◆ To-do list:
a) Summarize the discussion remarks below in two sentences.
b) In the discussion remarks below, which two people does Tanzi say received the Nobel Prize?

◆ Document passage:
------------------------------------------------------------------------
Vito Tanzi: I would like to make a comment on Professor de Macedo`s point about institutions. I am interested in your reaction, whether you agree with what I am going to say. I have always been impressed by the fact that economics has been developed mainly in the Anglo-Saxon world, in the US and in the UK. These two countries essentially have very stable institutions. Institutions in the US have not changed very much for hundred or two hundred years and in the UK even longer than that. It means that the institutions could be taken for granted. You do not have to worry about them. Furthermore, institutions pretty much worked. In the US when you talk about tax policy you do not have to worry whether the Internal Revenue Service will be able enforce the law or not - you take it for granted. When you talk about the Treasury you do not worry whether the Treasury will be able to track expenditure - you take it for granted. Much of economics has developed assuming institutions as constant. When we come to transition economy, when we come to developing country that assumption is no longer valid. Institutions become tremendously important, become actors in all the processes. Now we have a little bit of change on this. Amartya Sen and Douglas North get the Nobel Prize but if you look at North’s work it still reflects pretty much American tradition. They are not talking about the conflict between the tax policy that decides something and tax administrations that can not deliver it. This kind of conflict is very frequent. To some extent we need to really have more involvement in economics on the part of other countries beside the US. It is true that Poles or Indians or Italians, they go to the US but when they get there they begin to behave exactly like the others. If George was at Princeton, I am sure he would not be saying what he is saying now. I am curious about your reaction thank you.

Daniel Hall: My question has to do with venture capital and the possibility of using venture capital as a development tool. This issue of reasonable development in a context of, I think, the Polish reality over the past several years has been very interesting. We have seen significant FDI flows going into the country, a lot of development happening in Warsaw and regional capitals but not much getting out to the countryside or underdeveloped areas. Can venture capital be used with support either from international financial institutions or potentially from the government itself, as we are seeing happen in the United States with community development financial institutions and new market’s initiatives. Is it a reasonable tool or sensible, logical tool to use venture capital supported by some public sector institutions, whether they are national or international, to try to stimulate job creation and development and improved governance in local enterprises, small and medium enterprises growing and developing. Thank you.
------------------------------------------------------------------------
◆ Given data:
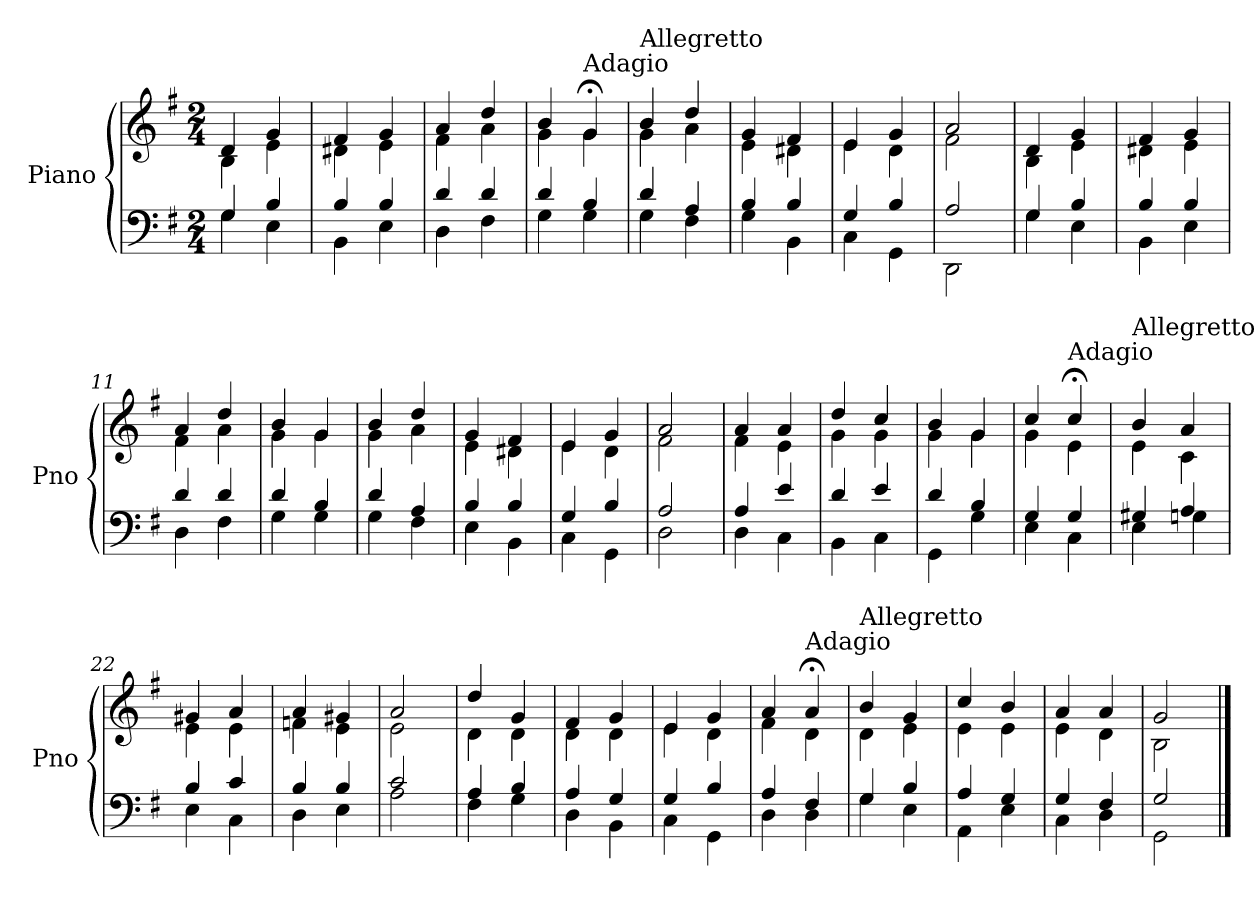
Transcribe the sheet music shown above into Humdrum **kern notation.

**kern	**kern
*part1	*part1
*staff2	*staff1
*I"Piano	*
*I'Pno	*
*clefF4	*clefG2
*k[f#]	*k[f#]
*G:	*G:
*M2/4	*M2/4
=1	=1
*^	*^
*	*^	*	*
2ryy	4G/	4G\	4d/	4B\
.	4B/	4E\	4g/	4e\
=2	=2	=2	=2	=2
2ryy	4B/	4BB\	4f#/	4d#X\
.	4B/	4E\	4g/	4e\
=3	=3	=3	=3	=3
2ryy	4d/	4D\	4a/	4f#\
.	4d/	4F#\	4dd/	4a\
=4	=4	=4	=4	=4
2ryy	4d/	4G\	4b/	4g\
!	!	!	!LO:TX:a:t=Adagio	!
.	4B/	4G\	4g;</	4g\
=5	=5	=5	=5	=5
!	!	!	!LO:TX:a:t=Allegretto	!
2ryy	4d/	4G\	4b/	4g\
.	4A/	4F#\	4dd/	4a\
=6	=6	=6	=6	=6
2ryy	4B/	4G\	4g/	4e\
.	4B/	4BB\	4f#/	4d#X\
=7	=7	=7	=7	=7
2ryy	4G/	4C\	4e/	4e\
.	4B/	4GG\	4g/	4d\
=8	=8	=8	=8	=8
2ryy	2A/	2DD\	2a/	2f#\
=9	=9	=9	=9	=9
2ryy	4G/	4G\	4d/	4B\
.	4B/	4E\	4g/	4e\
=10	=10	=10	=10	=10
2ryy	4B/	4BB\	4f#/	4d#X\
.	4B/	4E\	4g/	4e\
=11	=11	=11	=11	=11
2ryy	4d/	4D\	4a/	4f#\
.	4d/	4F#\	4dd/	4a\
!!LO:LB:g=z	!!
=12	=12	=12	=12	=12
2ryy	4d/	4G\	4b/	4g\
.	4B/	4G\	4g/	4g\
=13	=13	=13	=13	=13
2ryy	4d/	4G\	4b/	4g\
.	4A/	4F#\	4dd/	4a\
=14	=14	=14	=14	=14
2ryy	4B/	4E\	4g/	4e\
.	4B/	4BB\	4f#/	4d#X\
=15	=15	=15	=15	=15
2ryy	4G/	4C\	4e/	4e\
.	4B/	4GG\	4g/	4d\
=16	=16	=16	=16	=16
2ryy	2A/	2D\	2a/	2f#\
=17	=17	=17	=17	=17
2ryy	4A/	4D\	4a/	4f#\
.	4e/	4C\	4a/	4e\
=18	=18	=18	=18	=18
2ryy	4d/	4BB\	4dd/	4g\
.	4e/	4C\	4cc/	4g\
=19	=19	=19	=19	=19
2ryy	4d/	4GG\	4b/	4g\
.	4B/	4G\	4g/	4g\
=20	=20	=20	=20	=20
2ryy	4G/	4E\	4cc/	4g\
!	!	!	!LO:TX:a:t=Adagio	!
.	4G/	4C\	4cc;</	4e\
=21	=21	=21	=21	=21
!	!	!	!LO:TX:a:t=Allegretto	!
2ryy	4G#X/	4E\	4b/	4e\
.	4A/	4Gn\	4a/	4c\
!!LO:LB:g=z	!!
=22	=22	=22	=22	=22
2ryy	4B/	4E\	4g#X/	4e\
.	4c/	4C\	4a/	4e\
=23	=23	=23	=23	=23
2ryy	4B/	4D\	4a/	4fn\
.	4B/	4E\	4g#X/	4e\
=24	=24	=24	=24	=24
2ryy	2c/	2A\	2a/	2e\
=25	=25	=25	=25	=25
2ryy	4A/	4F#\	4dd/	4d\
.	4B/	4G\	4g/	4d\
=26	=26	=26	=26	=26
2ryy	4A/	4D\	4f#/	4d\
.	4G/	4BB\	4g/	4d\
=27	=27	=27	=27	=27
2ryy	4G/	4C\	4e/	4e\
.	4B/	4GG\	4g/	4d\
=28	=28	=28	=28	=28
2ryy	4A/	4D\	4a/	4f#\
!	!	!	!LO:TX:a:t=Adagio	!
.	4F#/	4D\	4a;</	4d\
=29	=29	=29	=29	=29
!	!	!	!LO:TX:a:t=Allegretto	!
2ryy	4G/	4G\	4b/	4d\
.	4B/	4E\	4g/	4e\
=30	=30	=30	=30	=30
2ryy	4A/	4AA\	4cc/	4e\
.	4G/	4E\	4b/	4e\
=31	=31	=31	=31	=31
2ryy	4G/	4C\	4a/	4e\
.	4F#/	4D\	4a/	4d\
!!LO:LB:g=z	!!
=32	=32	=32	=32	=32
2ryy	2G/	2GG\	2g/	2B\
*v	*v	*v	*	*
*	*v	*v
==	==
*-	*-
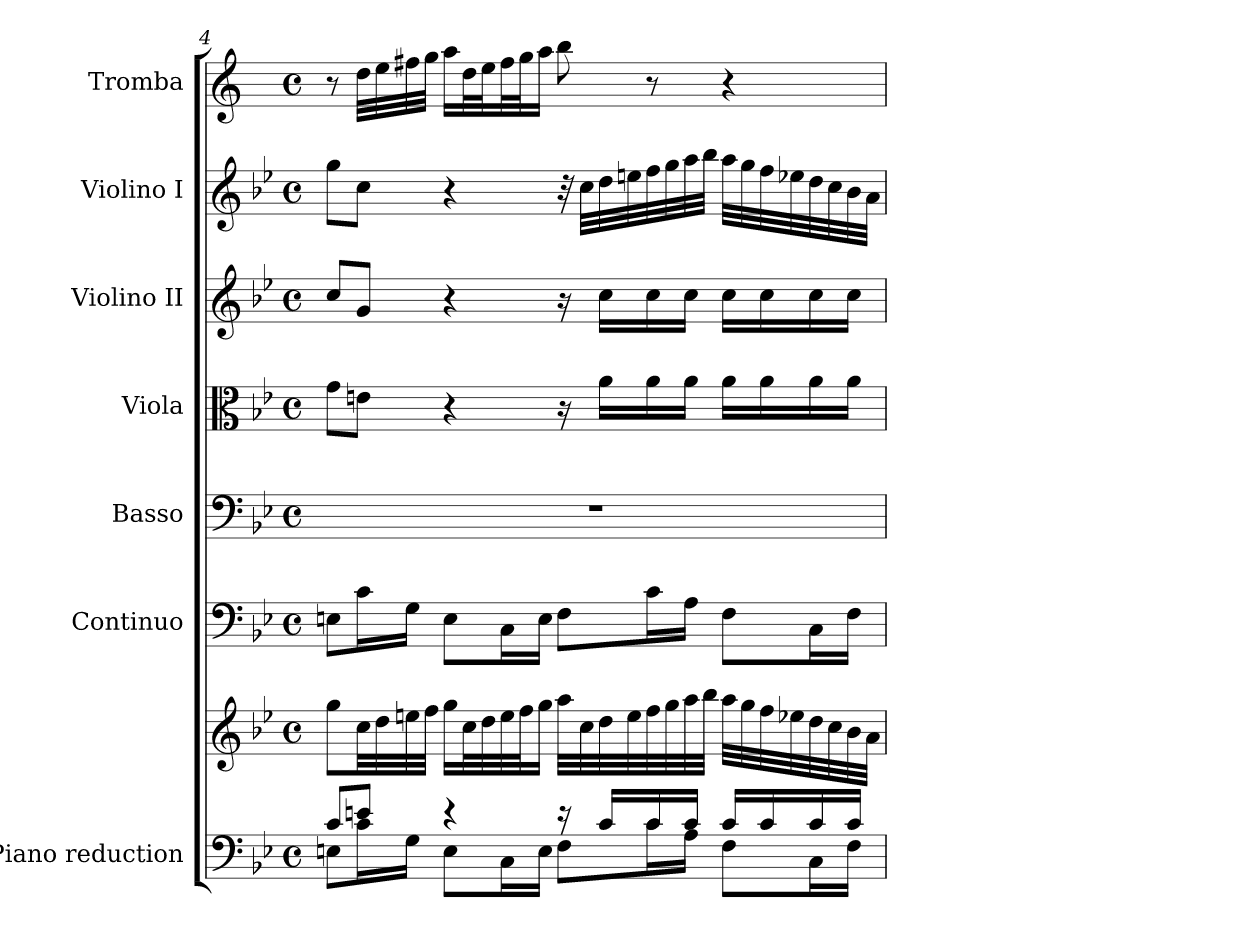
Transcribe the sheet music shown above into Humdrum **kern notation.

**kern	**kern	**kern	**kern	**kern	**kern	**kern	**kern
*part7	*part7	*part6	*part5	*part4	*part3	*part2	*part1
*staff8	*staff7	*staff6	*staff5	*staff4	*staff3	*staff2	*staff1
*I"Piano reduction	*	*I"Continuo	*I"Basso	*I"Viola	*I"Violino II	*I"Violino I	*I"Tromba
*I'Pno	*	*	*	*	*	*	*
!!LO:LB:g=z
*clefF4	*clefG2	*clefF4	*clefF4	*clefC3	*clefG2	*clefG2	*clefG2
*	*	*	*	*	*	*	*ITrd1c2
*k[b-e-]	*k[b-e-]	*k[b-e-]	*k[b-e-]	*k[b-e-]	*k[b-e-]	*k[b-e-]	*k[b-e-]
*M4/4	*M4/4	*M4/4	*M4/4	*M4/4	*M4/4	*M4/4	*M4/4
*met(c)	*met(c)	*met(c)	*met(c)	*met(c)	*met(c)	*met(c)	*met(c)
=4	=4	=4	=4	=4	=4	=4	=4
*^	*	*	*	*	*	*	*
8c/L	8En\L	8gg\L	8En\L	1r	8g\L	8cc/L	8gg\L	8r
8en/J	16c\L	32cc\LL	16c\L	.	8en\J	8g/J	8cc\J	32cc\LLL
.	.	32dd\	.	.	.	.	.	32dd\
.	16G\JJ	32een\	16G\JJ	.	.	.	.	32een\
.	.	32ff\JJJ	.	.	.	.	.	32ff\JJJ
4r	8E\L	16gg\LL	8E\L	.	4r	4r	4r	16gg\LL
.	.	32cc\L	.	.	.	.	.	32cc\L
.	.	32dd\	.	.	.	.	.	32dd\J
.	16C\L	32ee\	16C\L	.	.	.	.	32ee\L
.	.	32ff\J	.	.	.	.	.	32ff\J
.	16E\JJ	16gg\JJ	16E\JJ	.	.	.	.	16gg\JJ
16r	8F\L	32aa\LLL	8F\L	.	16r	16r	32r	8aa\
.	.	32cc\	.	.	.	.	32cc\LLL	.
16c/LL	.	32dd\	.	.	16a\LL	16cc\LL	32dd\	.
.	.	32ee\	.	.	.	.	32een\	.
16c/	16c\L	32ff\	16c\L	.	16a\	16cc\	32ff\	8r
.	.	32gg\	.	.	.	.	32gg\	.
16c/JJ	16A\JJ	32aa\	16A\JJ	.	16a\JJ	16cc\JJ	32aa\	.
.	.	32bb-\JJJ	.	.	.	.	32bb-\JJJ	.
16c/LL	8F\L	32aa\LLL	8F\L	.	16a\LL	16cc\LL	32aa\LLL	4r
.	.	32gg\	.	.	.	.	32gg\	.
16c/	.	32ff\	.	.	16a\	16cc\	32ff\	.
.	.	32ee-X\	.	.	.	.	32ee-X\	.
16c/	16C\L	32dd\	16C\L	.	16a\	16cc\	32dd\	.
.	.	32cc\	.	.	.	.	32cc\	.
16c/JJ	16F\JJ	32b-\	16F\JJ	.	16a\JJ	16cc\JJ	32b-\	.
.	.	32a\JJJ	.	.	.	.	32a\JJJ	.
*v	*v	*	*	*	*	*	*	*
=	=	=	=	=	=	=	=
*-	*-	*-	*-	*-	*-	*-	*-
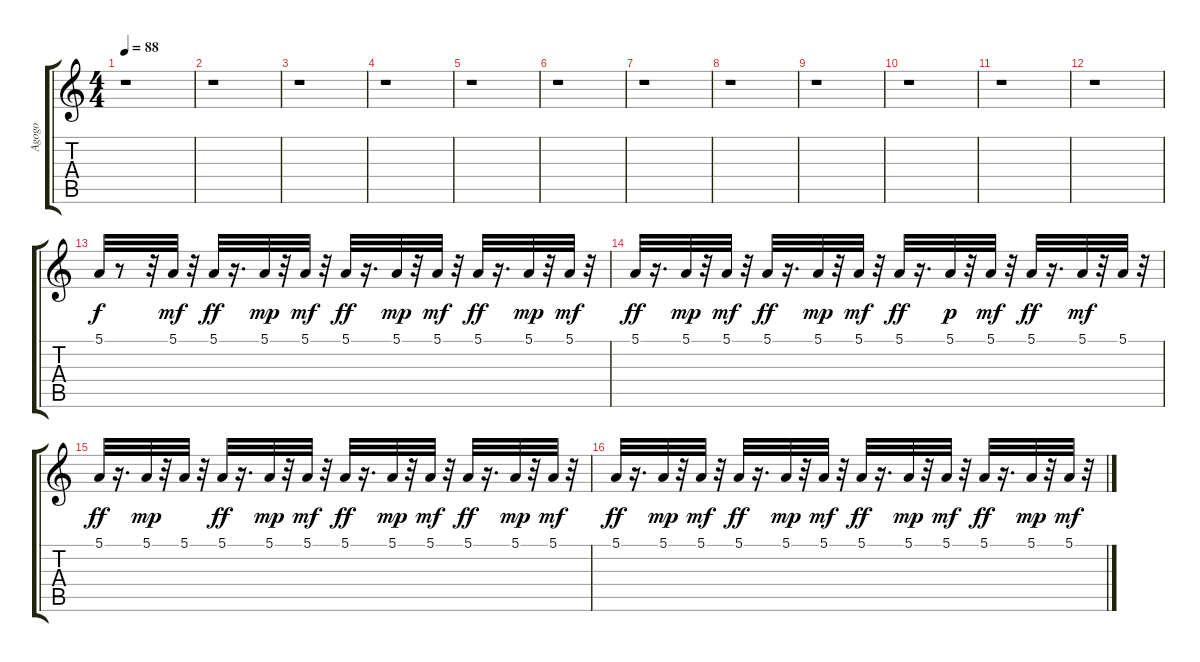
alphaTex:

\track ("Agogo" "Agogo") {instrument agogo}
\staff {score tabs}
\tuning (E4 B3 G3 D3 A2 E2) {hide}
\ts (4 4)
\tempo 88
\clef g2
\ks c
r.1{dy f} |
r.1 |
r.1 |
r.1 |
r.1 |
r.1 |
r.1 |
r.1 |
r.1 |
r.1 |
r.1 |
r.1 |
5.1.32 r.8 r.32 5.1.32{dy mf} r.32 5.1.32{dy ff} r.16{d} 5.1.32{dy mp} r.32 5.1.32{dy mf} r.32 5.1.32{dy ff} r.16{d} 5.1.32{dy mp} r.32 5.1.32{dy mf} r.32 5.1.32{dy ff} r.16{d} 5.1.32{dy mp} r.32 5.1.32{dy mf} r.32 |
5.1.32{dy ff} r.16{d} 5.1.32{dy mp} r.32 5.1.32{dy mf} r.32 5.1.32{dy ff} r.16{d} 5.1.32{dy mp} r.32 5.1.32{dy mf} r.32 5.1.32{dy ff} r.16{d} 5.1.32{dy p} r.32 5.1.32{dy mf} r.32 5.1.32{dy ff} r.16{d} 5.1.32{dy mf} r.32 5.1.32 r.32 |
5.1.32{dy ff} r.16{d} 5.1.32{dy mp} r.32 5.1.32 r.32 5.1.32{dy ff} r.16{d} 5.1.32{dy mp} r.32 5.1.32{dy mf} r.32 5.1.32{dy ff} r.16{d} 5.1.32{dy mp} r.32 5.1.32{dy mf} r.32 5.1.32{dy ff} r.16{d} 5.1.32{dy mp} r.32 5.1.32{dy mf} r.32 |
5.1.32{dy ff} r.16{d} 5.1.32{dy mp} r.32 5.1.32{dy mf} r.32 5.1.32{dy ff} r.16{d} 5.1.32{dy mp} r.32 5.1.32{dy mf} r.32 5.1.32{dy ff} r.16{d} 5.1.32{dy mp} r.32 5.1.32{dy mf} r.32 5.1.32{dy ff} r.16{d} 5.1.32{dy mp} r.32 5.1.32{dy mf} r.32
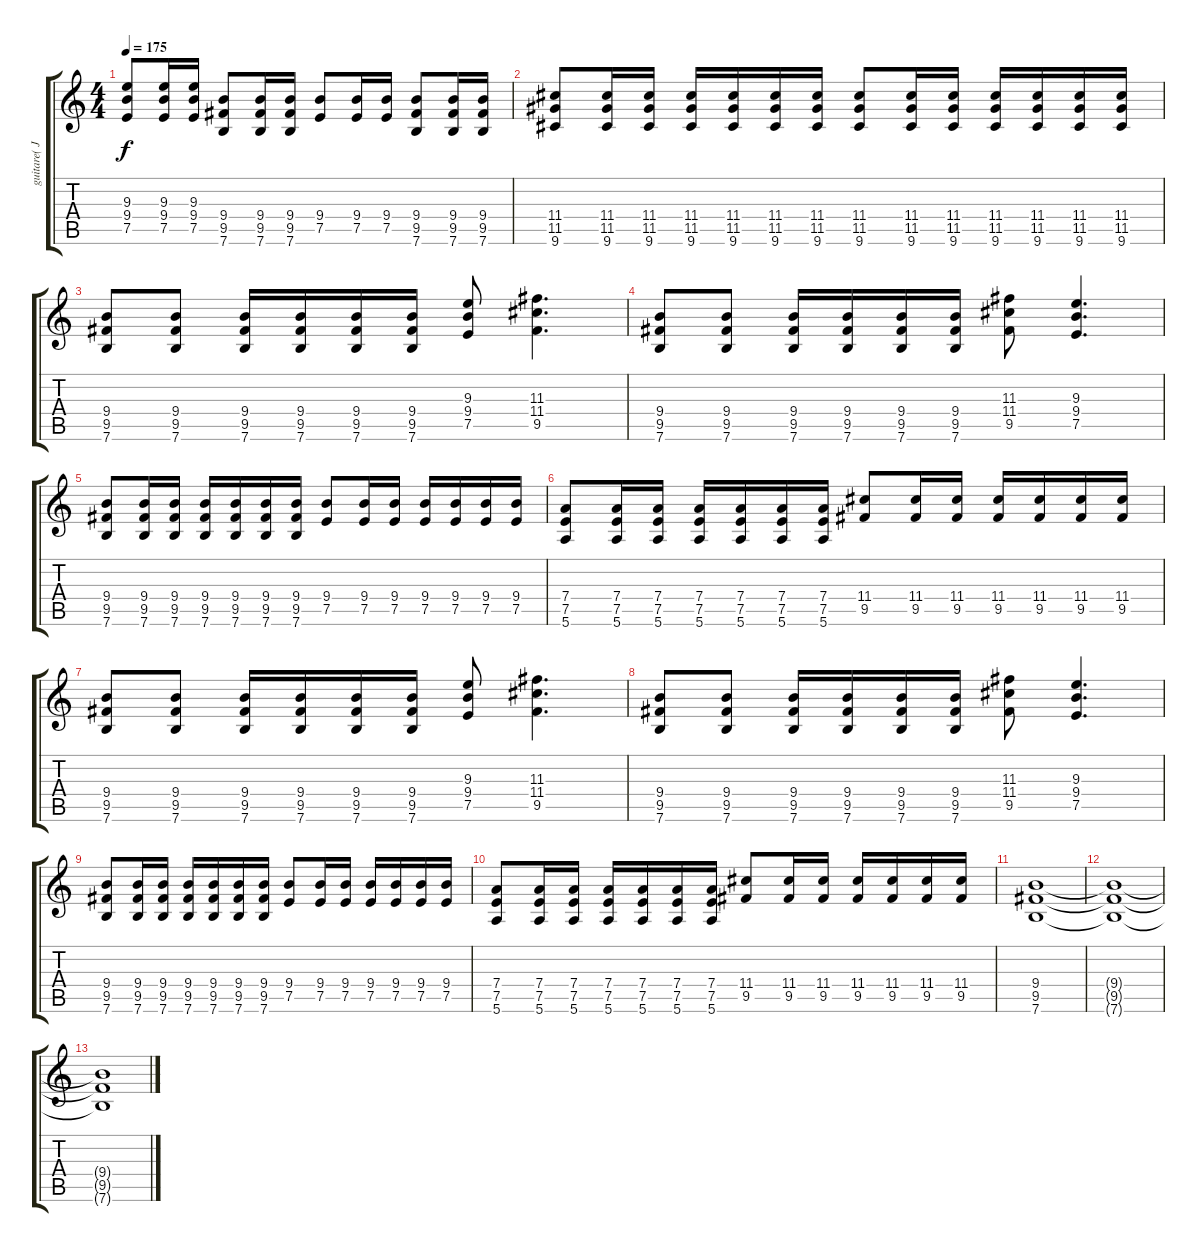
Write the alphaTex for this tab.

\track ("guitare( Jake )" "guitare( J") {instrument distortionguitar}
\staff {score tabs}
\tuning (E4 B3 G3 D3 A2 E2) {hide}
\ts (4 4)
\tempo 175
\clef g2
\ks c
(9.3 9.4 7.5).8{dy f} (9.3 9.4 7.5).16 (9.3 9.4 7.5).16 (9.4 9.5 7.6).8 (9.4 9.5 7.6).16 (9.4 9.5 7.6).16 (9.4 7.5).8 (9.4 7.5).16 (9.4 7.5).16 (9.4 9.5 7.6).8 (9.4 9.5 7.6).16 (9.4 9.5 7.6).16 |
(11.4 11.5 9.6).8 (11.4 11.5 9.6).16 (11.4 11.5 9.6).16 (11.4 11.5 9.6).16 (11.4 11.5 9.6).16 (11.4 11.5 9.6).16 (11.4 11.5 9.6).16 (11.4 11.5 9.6).8 (11.4 11.5 9.6).16 (11.4 11.5 9.6).16 (11.4 11.5 9.6).16 (11.4 11.5 9.6).16 (11.4 11.5 9.6).16 (11.4 11.5 9.6).16 |
(9.4 9.5 7.6).8 (9.4 9.5 7.6).8 (9.4 9.5 7.6).16 (9.4 9.5 7.6).16 (9.4 9.5 7.6).16 (9.4 9.5 7.6).16 (9.3 9.4 7.5).8 (11.3 11.4 9.5).4{d} |
(9.4 9.5 7.6).8 (9.4 9.5 7.6).8 (9.4 9.5 7.6).16 (9.4 9.5 7.6).16 (9.4 9.5 7.6).16 (9.4 9.5 7.6).16 (11.3 11.4 9.5).8 (9.3 9.4 7.5).4{d} |
(9.4 9.5 7.6).8 (9.4 9.5 7.6).16 (9.4 9.5 7.6).16 (9.4 9.5 7.6).16 (9.4 9.5 7.6).16 (9.4 9.5 7.6).16 (9.4 9.5 7.6).16 (9.4 7.5).8 (9.4 7.5).16 (9.4 7.5).16 (9.4 7.5).16 (9.4 7.5).16 (9.4 7.5).16 (9.4 7.5).16 |
(7.4 7.5 5.6).8 (7.4 7.5 5.6).16 (7.4 7.5 5.6).16 (7.4 7.5 5.6).16 (7.4 7.5 5.6).16 (7.4 7.5 5.6).16 (7.4 7.5 5.6).16 (11.4 9.5).8 (11.4 9.5).16 (11.4 9.5).16 (11.4 9.5).16 (11.4 9.5).16 (11.4 9.5).16 (11.4 9.5).16 |
(9.4 9.5 7.6).8 (9.4 9.5 7.6).8 (9.4 9.5 7.6).16 (9.4 9.5 7.6).16 (9.4 9.5 7.6).16 (9.4 9.5 7.6).16 (9.3 9.4 7.5).8 (11.3 11.4 9.5).4{d} |
(9.4 9.5 7.6).8 (9.4 9.5 7.6).8 (9.4 9.5 7.6).16 (9.4 9.5 7.6).16 (9.4 9.5 7.6).16 (9.4 9.5 7.6).16 (11.3 11.4 9.5).8 (9.3 9.4 7.5).4{d} |
(9.4 9.5 7.6).8 (9.4 9.5 7.6).16 (9.4 9.5 7.6).16 (9.4 9.5 7.6).16 (9.4 9.5 7.6).16 (9.4 9.5 7.6).16 (9.4 9.5 7.6).16 (9.4 7.5).8 (9.4 7.5).16 (9.4 7.5).16 (9.4 7.5).16 (9.4 7.5).16 (9.4 7.5).16 (9.4 7.5).16 |
(7.4 7.5 5.6).8 (7.4 7.5 5.6).16 (7.4 7.5 5.6).16 (7.4 7.5 5.6).16 (7.4 7.5 5.6).16 (7.4 7.5 5.6).16 (7.4 7.5 5.6).16 (11.4 9.5).8 (11.4 9.5).16 (11.4 9.5).16 (11.4 9.5).16 (11.4 9.5).16 (11.4 9.5).16 (11.4 9.5).16 |
(9.4 9.5 7.6).1 |
(9.4{t} 9.5{t} 7.6{t}).1 |
(9.4{t} 9.5{t} 7.6{t}).1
------------------------------------------------------------------------
◆ Exercise answers:
a) Vito Tanzi argues that economics developed mainly in the US and UK, whose stable, functioning institutions could be taken for granted, and that this assumption fails in transition and developing economies, so other countries need more involvement in the field. Daniel Hall asks whether venture capital backed by national or international public sector institutions could be a sensible tool for stimulating job creation and development in Poland's countryside and underdeveloped areas, which have drawn little of the growth concentrated in Warsaw and regional capitals.

b) Amartya Sen and Douglas North.